The reason this is interesting to me is that we like to capture reality in data. The Library of Congress and GovTrack both systematize (or in computer jargon “normalize”) the bill-becomes-a-law process. At every point in the game, a bill, in our data formats, is either in-progress, enacted, dead, etc. It must be in one of these states. After all, the constitution outlines exactly what states a bill can be in, so any bill *must* be in one of these states.

But if we’re not sure what state a bill is in, what state do we put it in in our data? There’s also the more important question- What do the lawmakers do if they disagree about what state a bill is in? (Actually, I would prefer to phrase it as “what state they are in”, but that’s another story.) Wikipedia describes (what the editors of the page claim is) a current debacle over H.R. 1585: National Defense Authorization Act FY 2008:

In December of 2007, President George W. Bush pushed the pocket veto into murky waters by claiming that he had pocket vetoed H.R. 1585, the “National Defense Authorization Act for Fiscal Year 2008,” even though the House of Representatives had designated agents to receive presidential messages before adjourning. The bill had been previously passed by veto-proof majorities in both the House and the Senate [JT: and thus a traditional veto would have been futile].

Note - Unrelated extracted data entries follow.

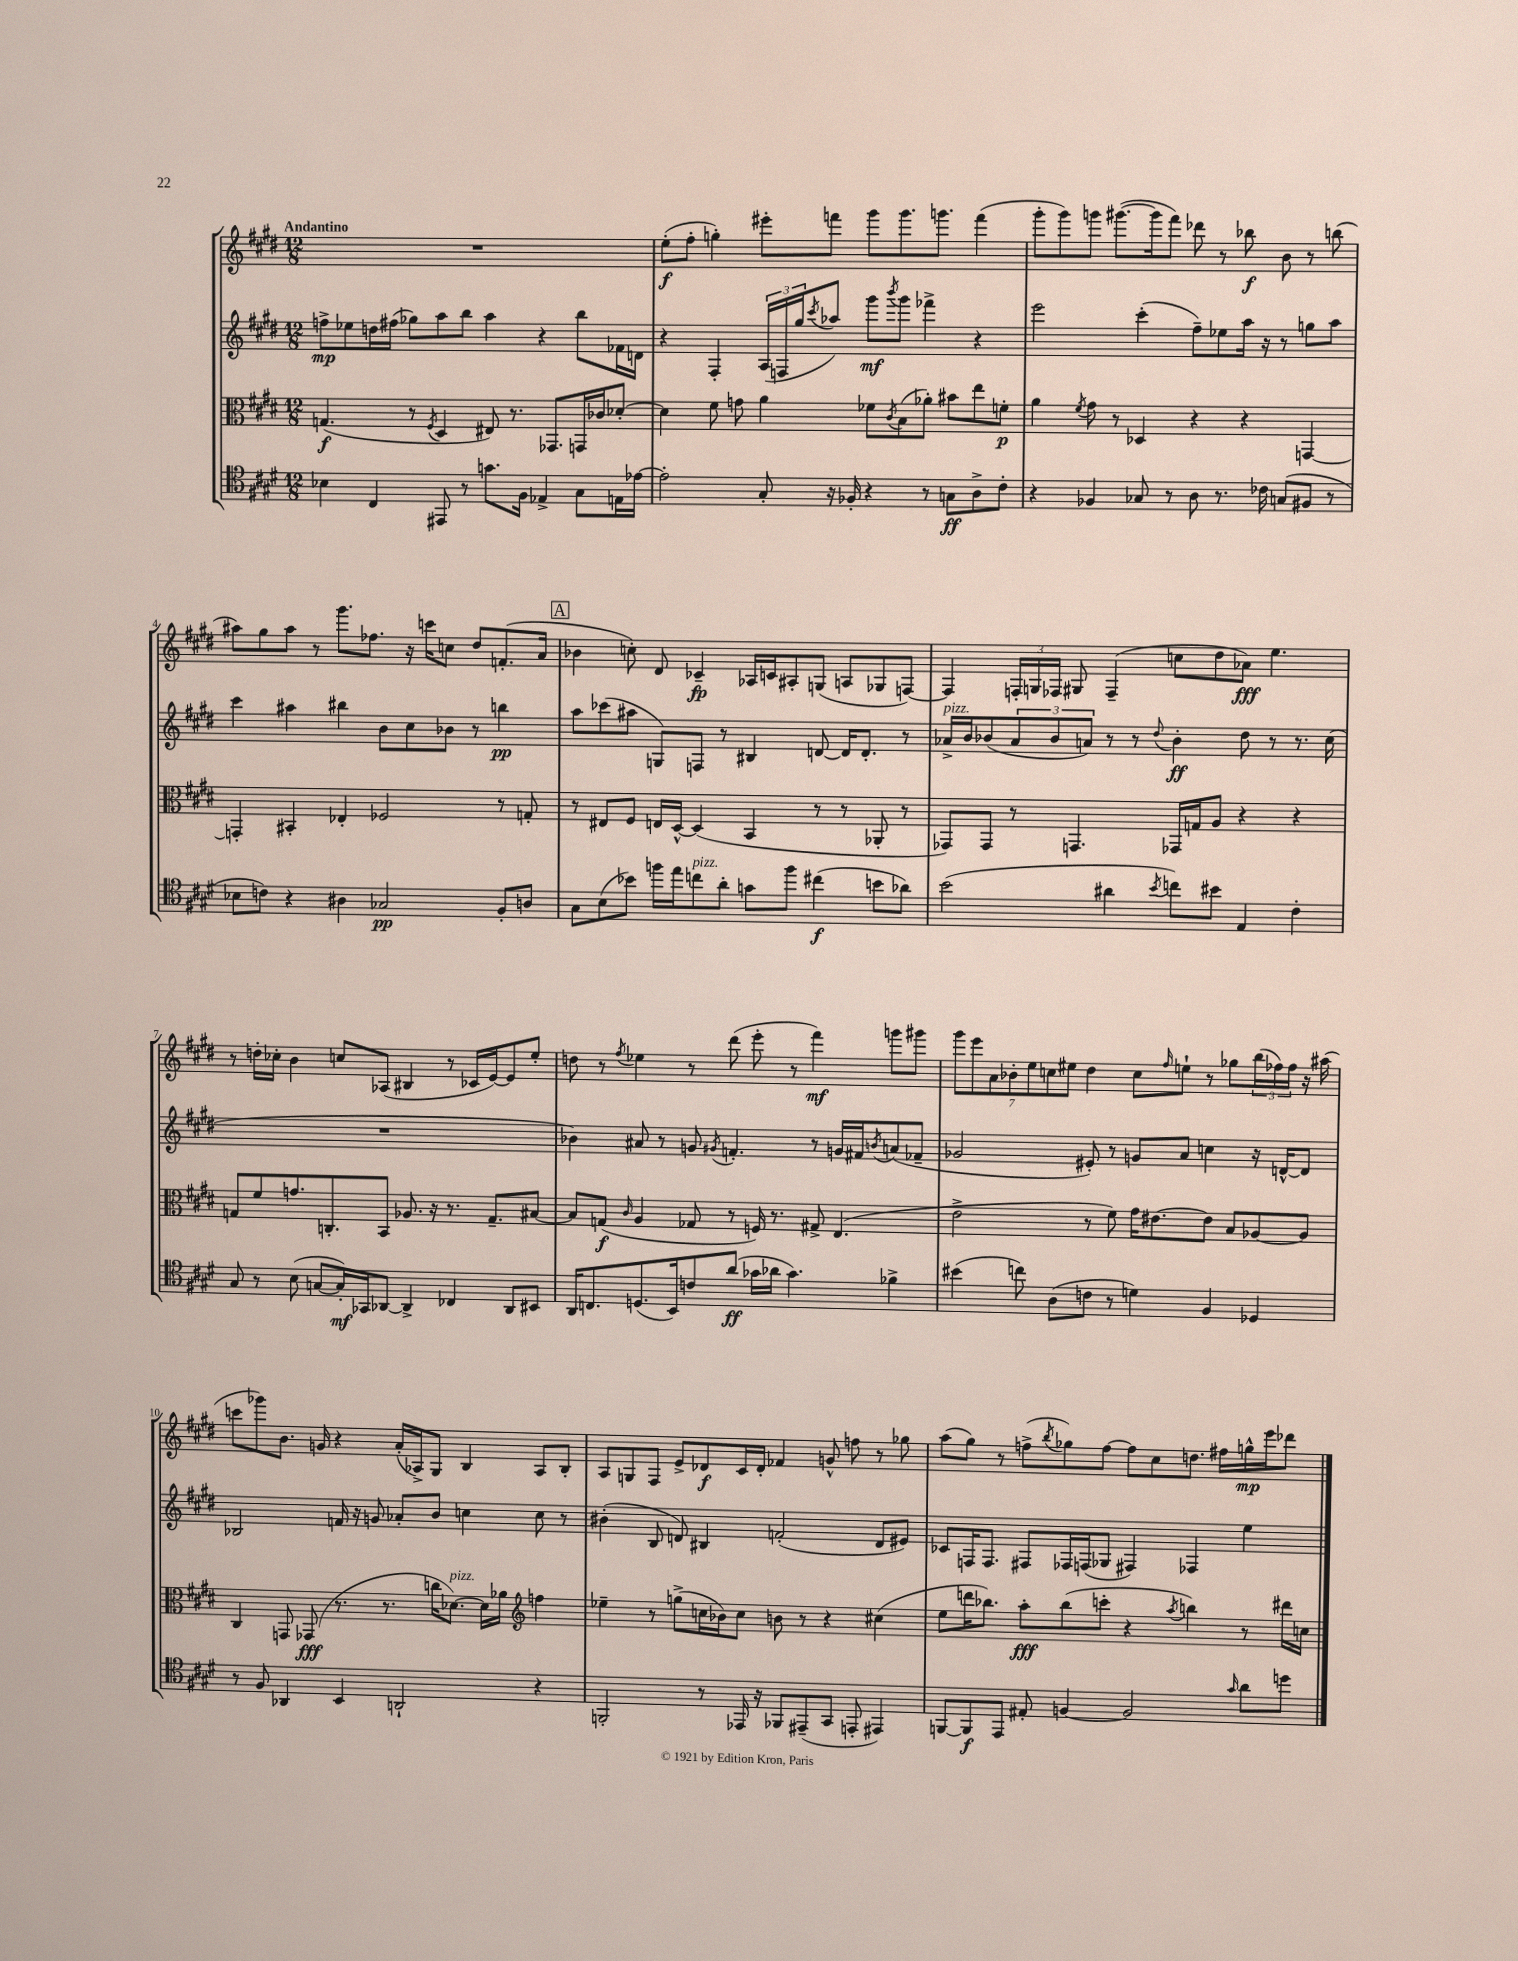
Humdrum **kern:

**kern	**kern	**kern	**kern
*staff4	*staff3	*staff2	*staff1
*clefC4	*clefC3	*clefG2	*clefG2
*k[f#c#g#d#]	*k[f#c#g#d#]	*k[f#c#g#d#]	*k[f#c#g#d#]
*M12/8	*M12/8	*M12/8	*M12/8
4B-\	(4.G/	8ff^\L	1.r
.	.	8ee-\	.
4C#/	.	16dd\L	.
.	.	(16ff#\JJ	.
.	8r	8gg-\L)	.
.	8qF#/	.	.
8EE#/	4D#/	8aa\	.
8r	.	8bb\J	.
8.g\L	8E#/)	4aa\	.
.	8.r	.	.
16F#\Jk	.	.	.
4E-^/	.	4r	.
.	8.GG-/L	.	.
8G#\L	16GG/L	8bb\L	.
.	16c-/J	.	.
16E\L	[8d-'/J	16f-\L	.
[16e-\JJ	.	16d\JJ	.
=	=	=	=
2e-'\]	4d-\]	4r	(8ee'\L
.	.	.	8ff#'\J
.	8f#\	4F#'/	4gg'\)
.	8g\	.	.
8G#'/	4a\	(24A/LL	8eee#'\L
.	.	24F/	.
.	.	24gg#/J	.
.	.	8qccc#/	.
16r	.	8aa-/J)	8fff\J
16F-'/	.	.	.
4r	8f-\L	8ggg#\L	8ggg#\L
.	8qc#/	8qbbb/	.
.	(8B\	8ggg#\J	8.ggg#\
8r	8a-'\J)	4fff-^\	.
.	.	.	8.ggg\J
8G\L	8b#\L	.	.
8A^\	8ee\	4r	(4fff\
8c#'\J	8f'\J	.	.
=	=	=	=
4r	4a\	2eee\	8ggg#'\L
.	.	.	8ggg#\)
.	8qf#/	.	.
4F-/	8g#\	.	8ggg\J
.	8r	.	([8.ggg#\L
8G-/	4D-/	(4ccc#'\	.
.	.	.	16ggg#\]k
8r	.	.	8fff#\J)
8A\	4r	8ff#~\L)	8ddd-\
8.r	.	8ee-\	8r
.	4r	16aa\Jk	8bb-\
16c-\	.	16r	.
(8G/L	.	8r	8b\
8F#/J	[4GG/	8gg\L	8r
8r	.	8aa\J	(8bb\
=	=	=	=
8B-\L	4GG'/]	4ccc#\	8aa#\L)
8c\J)	.	.	8gg#\
4r	4BB#'/	4aa#\	8aa#\J
.	.	.	8r
4A#\	4E-'/	4bb#\	8.ggg#\L
.	.	.	8.ff-\J
2G-/	2F-/	8b\L	.
.	.	8cc#\	16r
.	.	.	16ccc\LK
.	.	8b-\J	8cc\J
.	.	8r	8dd#/L
8F#'/L	8r	4bb\	(8.f'/
8A/J	8G'/	.	.
.	.	.	16a/Jk
=	=	=	=
8G#\L	8r	8aa\L	4b-\
(8B\	8E#/L	(8ccc-\	.
8b-\J)	8F#/J	8aa#\J	8cc'\)
16ff\LL	16E/LL	8G/L)	8d#/
16ee\J	[16D#^^/JJ	.	.
8cc\	(4D#/]	8F/J	4c-~/
8a'\J	.	8r	.
8g\L	4BB/	4B#/	16A-/LL
.	.	.	16c/J
8ff\J	.	.	8A#'/
(4cc#\	8r	[8d/	(8G/J
.	8r	16d/]LK	8A/L
.	.	8.d'/J	.
8b\L	8AA-'/	.	8G-/
8a-\J)	8r	8r	[8F/J)
=	=	=	=
(2b\	8GG-/L)	16a-^/LL	4F/]
.	.	16b/J	.
.	8GG-/J	(8b-/	.
.	8r	12a-/	24F'/LL
.	.	.	24G/
.	.	12b-/	24F-/JJ
.	4.GG/	.	8G#/
.	.	12a/J)	.
4a#\	.	8r	(4F-~/
.	.	8r	.
8qb/	.	8qqdd#/	.
8cc\L)	16GG-/LL	4b-'\	8cc\L
.	16G/J	.	.
8b#\J	8A/J	.	8dd#\
4E/	4r	8dd#\	8a-\J)
.	.	8r	4.ee\
4c#'\	4r	8.r	.
.	.	(16cc#\	.
=	=	=	=
8G#/	8G/L	1.r	8r
8r	8f#/	.	16dd'\LL
.	.	.	16cc-'\JJ
(8B\	8.g/	.	4b\
[8G/L	.	.	.
.	8.C'/	.	.
16G'/]L)	.	.	8cc/L
16GG-/J	.	.	.
[8AA-/J	8BB/J	.	(8A-/J
4AA-^/]	8.A-/	.	4B#/
.	16r	.	.
4C-/	8.r	.	8r
.	.	.	16c-/LL
.	8.G~/L	.	[16e/J)
8AA-/L	.	.	8e/]
8BB#/J	[8B#/J	.	8ee'/J
=	=	=	=
16AA/LK	8B#/]L	4b-\)	8dd\
8.C/	.	.	.
.	(8G/J	.	8r
.	16qqc#/	.	8qff#/
(8.D/	4A/	8a#/	4ee-\
.	.	8r	.
16BB/k)	.	.	.
8c/	8G-/	8g/	8r
.	.	8qg#/	.
(8a/J	8r	4.f'/	(8ddd#\
16g-\LL	16F/)	.	8eee'\
16a-\JJ	8.r	.	.
4.g-\)	.	.	8r
.	8G#^/	8r	4fff#\)
.	(4.E/	16g/LL	.
.	.	16f#/J	.
.	.	8qb/	.
4f-^\	.	(8a/	8ggg\L
.	.	8f-~/J	8ggg#\J
=	=	=	=
(4b#\	2e^\	2g-/	14ggg#\L
.	.	.	14eee\
.	.	.	14a\
.	.	.	14b-'\
8cc\)	.	.	.
.	.	.	14ee\
.	.	.	14cc\
(8A\L	.	.	.
.	.	.	14ee#\J
8c\J	8r	8e#'/)	4dd#\
8r	8f#\)	8r	.
4d\)	16g#\LK	8g/L	8cc\L
.	[8.e#\	.	.
.	.	.	16qqff#/
.	.	8a/J	8ee`\J
4F#/	8e#\]J	4cc\	8r
.	8B/L	.	8gg-\L
4D-/	[8A-/	16r	(24bb\L
.	.	.	24ff-\)
.	.	[16d^^/LK	.
.	.	.	24ff-\JJ
.	8A-/]J	8d/]J	16r
.	.	.	(16aa#\
=	=	=	=
8r	4C#/	2B-/	8ccc\L
8F#/	.	.	8ggg-\)
4AA-/	8GG/	.	8.b\J
.	(8GG-/	.	.
.	.	.	16g/
4BB/	8.r	16f/	4r
.	.	16r	.
.	.	8g/	.
.	8.r	.	.
2AA`/	.	8a-'/L	(16a'/LL
.	.	.	16A-^/J)
.	16cc\LK	8b/J	8G#/J
.	[8.d-\J)	.	.
.	.	4cc\	4B/
.	16d-\]LL	.	.
.	16a-\JJ	.	.
*	*clefG2	*	*
4r	4ff\	8cc\	8A-/L
.	.	8r	8B'/J
=	=	=	=
2FF'/	4ee-~\	(4b#'\	8A/L
.	.	.	8G/
.	8r	8B/	8F#/J
.	(8gg^\L	8d/)	8e^/L
8r	16cc\L	4B#/	8d-/
.	16b-\J)	.	.
16EE-/	8cc\J	.	16c#/L
16r	.	.	16d-'/JJ
8FF-/L	8b\	(2f'/	4f-/
(8EE#~/	8r	.	.
8GG#/J	4r	.	8g^^/
8EE'/	.	.	8ff\
4EE#/)	(4cc#\	8d/L	8r
.	.	8e#/J)	8gg-\
=	=	=	=
[8FF/L	8ee\L	8c-/L	(8aa\L
8FF/]	16ddd\K	16F/K	8gg#\J)
.	8.bb-\J)	8.F/J	.
8EE/J	.	.	8r
8E#'/	8aa'\L	8F#/L	(8ff^\L
.	.	.	8qbb/
[4F/	(8bb-\	16F-/L	8gg-\)
.	.	(16F/J	.
.	8ccc'\J	8G-/J	[8ff\J
2F/]	4r	4F#/)	8ff\]L
.	.	.	8cc#\
.	8qaa/	.	.
.	4bb\)	4F-/	8.dd\J
.	.	.	16ff#\LL
16qqg#/	.	.	.
8a\L	8r	4ee\	16gg^^\
.	.	.	16eee\J
8dd\J	16ddd#\LL	.	8ddd-\J
.	16cc\JJ	.	.
==	==	==	==
*-	*-	*-	*-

So was the bill (pocket) vetoed or not? Is the bill still in-progress? Assuming it was not pocket vetoed, after 10 legislative days without a traditional veto it becomes law, and us citizens would hate to be on that 11th day without either resolution on the pocket veto matter or a traditional veto, because then we as a country will not know whether this bill has become law. (Another question: How might the Supreme Court assert jurisdiction over this question.)

But back to the data. At one point, some time after Dec. 28, someone in the House responsible for updating the bill status information shown on THOMAS entered a new status line:

Dec 28, 2007: Pocket Vetoed by President.

GovTrack picked up on the change and shows that status currently, much to the confusion of several people emailing me about it. Looking back at THOMAS, it seems like someone realized that that was apparently quite a constitutional (if not political) claim and retracted that update, because it not longer says that.

In many cases citizens complain when the government takes things back, hiding information previously made public. That’s definitely not what I am getting at here. THOMAS is forced to show *something*, and when it doubt… well, what can you do but roll back history until we figure out what the next legislative step actually *was*.